In this article, find out how to store and retrieve persistent data with cookies, small files that allow you to do big things. This article explains the basics of cookies, demonstrates reading and writing them in JavaScript, and illustrates their use in a real-world application.
In your travels across the Web, I'm sure you've experienced Web sites that seem to know you only too well, displaying your name and email address when you visit them and (in some cases) even remembering the pages you visited the last time you were there. Before you allow your paranoia full rein, though, let me tell you that you probably provided the information yourself to the site in some previous visit, and what you see when you return is merely the results of your own actions, reprocessed for a better visitor experience.
So how do they do it? Well, most of these sites save personal information, such as your name and email address, in files on your hard drive, and read these files every time you re-visit the site. These files are known as cookies, and they're a simple and easy way to add personalization features to your site. Cookies can also be used to record information about your activities on a particular site; however, they can only be read by the site that created them.

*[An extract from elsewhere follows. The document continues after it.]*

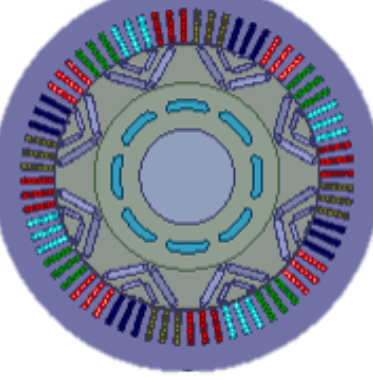
Figure 8. Finite element model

If you have a Web site which caters to a large number of visitors, think of how beneficial similar technology could be to you. You could recognize frequent visitors and greet them by name, "remember" the pages they browsed on their last visit and pop up recommendations for similar content, personalize their experience so that they see your Web site in their favourite colours or layout...the possibilities are endless. And over the course of this article, I'm going to get you started down this particular road, by showing you how to read and write cookies using JavaScript, my favourite language for client-side scripting.